The outline of the solution of this problem is contained in the Preface to the Second Edition. There Kant urges that the key is to be found by consideration of mathematics and physics. If the question be raised as to what it is that has enabled these subjects to advance, in both cases the answer will be found to lie in a change of method. "Since the earliest times to which the history of human reason reaches, mathematics has, among that wonderful nation the Greeks, followed the safe road of a science. Still it is not to be supposed that it was as easy for this science to strike into, or rather to construct for itself, that royal road, as it was for logic, in which reason has only to do with itself. On the contrary, I believe that it must have remained long in the stage of groping (chiefly among the Egyptians), and that this change is to be ascribed to a revolution, due to the happy thought of one man, through whose experiment the path to be followed was rendered unmistakable for future generations, and the certain way of a science was entered upon and sketched out once for all.... A new light shone upon the first man (Thales, or whatever may have been his name) who demonstrated the properties of the isosceles triangle; for he found that he ought not to investigate that which he saw in the figure or even the mere conception of the same, and learn its properties from this, but that he ought to produce the figure by virtue of that which he himself had thought into it a priori in accordance with conceptions and had represented (by means of a construction), and that in order to know something with certainty a priori he must not attribute to the figure any property other than that which necessarily follows from that which he has himself introduced into the figure, in accordance with his conception."[12]
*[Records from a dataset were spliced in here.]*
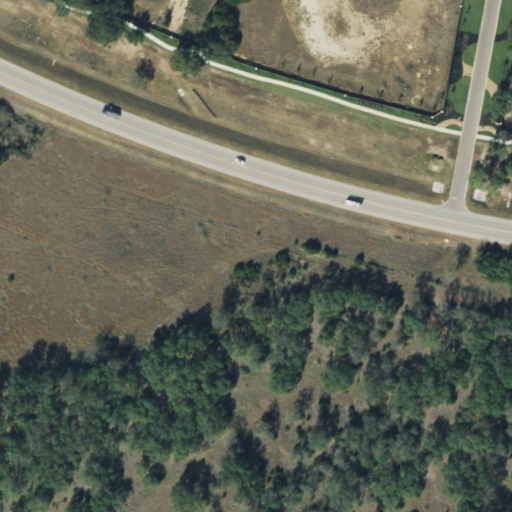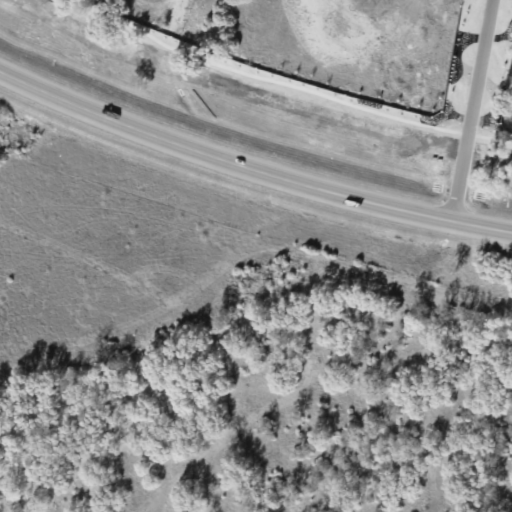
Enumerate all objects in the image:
road: (473, 108)
road: (250, 164)
road: (413, 366)
road: (501, 479)
road: (387, 505)
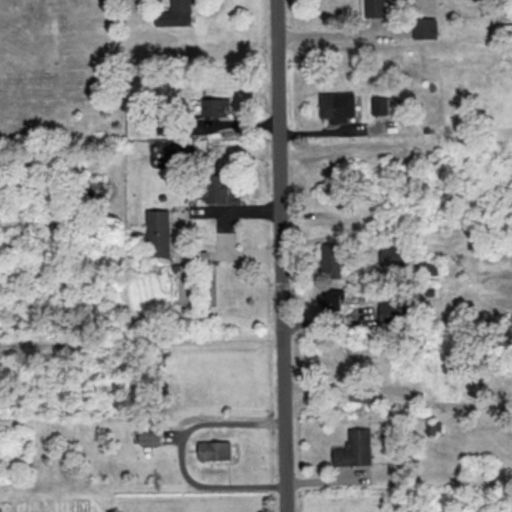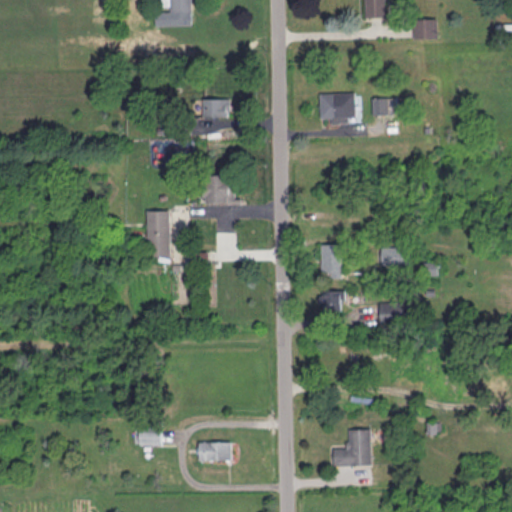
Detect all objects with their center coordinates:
building: (181, 6)
building: (181, 6)
building: (375, 7)
building: (375, 8)
building: (425, 27)
building: (426, 27)
building: (386, 104)
building: (338, 105)
building: (380, 105)
building: (217, 106)
building: (338, 106)
road: (228, 124)
road: (337, 130)
building: (221, 188)
building: (159, 231)
building: (159, 231)
road: (226, 232)
building: (395, 254)
road: (281, 255)
building: (332, 259)
building: (334, 299)
building: (390, 312)
building: (434, 426)
building: (149, 435)
building: (152, 436)
building: (356, 447)
building: (356, 447)
building: (216, 448)
building: (215, 449)
road: (180, 456)
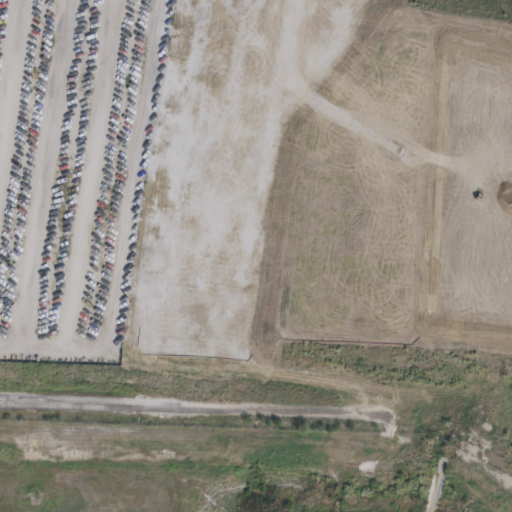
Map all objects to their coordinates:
road: (11, 77)
road: (47, 168)
road: (92, 169)
road: (128, 223)
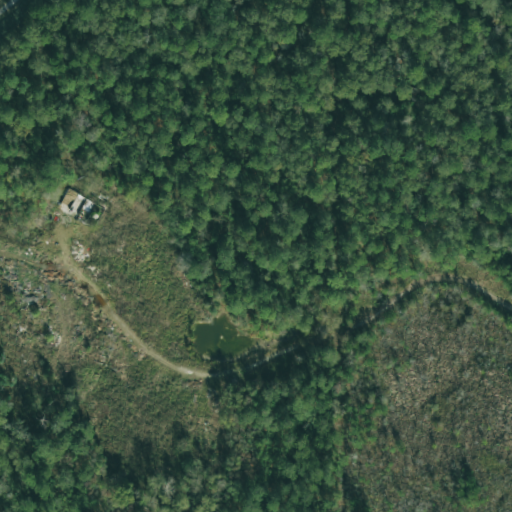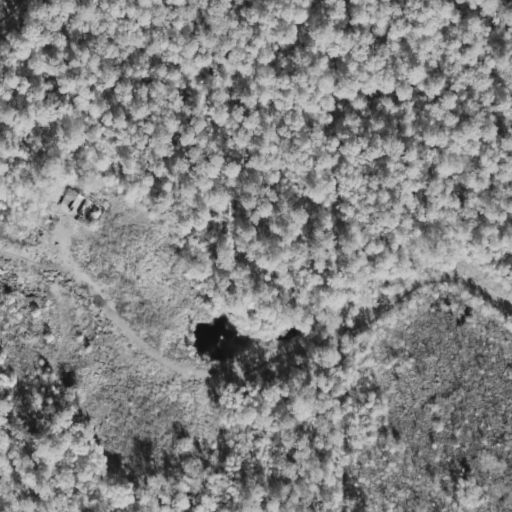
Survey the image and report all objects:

Here Kant's point is as follows. Geometry remained barren so long as men confined themselves either to the empirical study of individual figures, of which the properties were to be discovered by observation, or to the consideration of the mere conception of various kinds of figure, e. g. of an isosceles triangle. In order to advance, men had in some sense to produce the figure through their own activity, and in the act of constructing it to recognize that certain features were necessitated by those features which they had given to the figure in constructing it. Thus men had to make a triangle by drawing three straight lines so as to enclose a space, and then to recognize that three angles must have been made by the same process. In this way the mind discovered a general rule, which must apply to all cases, because the mind itself had determined the nature of the cases. A property B follows from a nature A; all instances of A must possess the property B, because they have solely that nature A which the mind has given them and whatever is involved in A. The mind's own rule holds good in all cases, because the mind has itself determined the nature of the cases.

Kant's statements about physics, though not the same, are analogous. Experiment, he holds, is only fruitful when reason does not follow nature in a passive spirit, but compels nature to answer its own questions. Thus, when Torricelli made an experiment to ascertain whether a certain column of air would sustain a given weight, he had previously calculated that the quantity of air was just sufficient to balance the weight, and the significance of the experiment lay in his expectation that nature would conform to his calculations and in the vindication of this expectation. Reason, Kant says, must approach nature not as a pupil but as a judge, and this attitude forms the condition of progress in physics.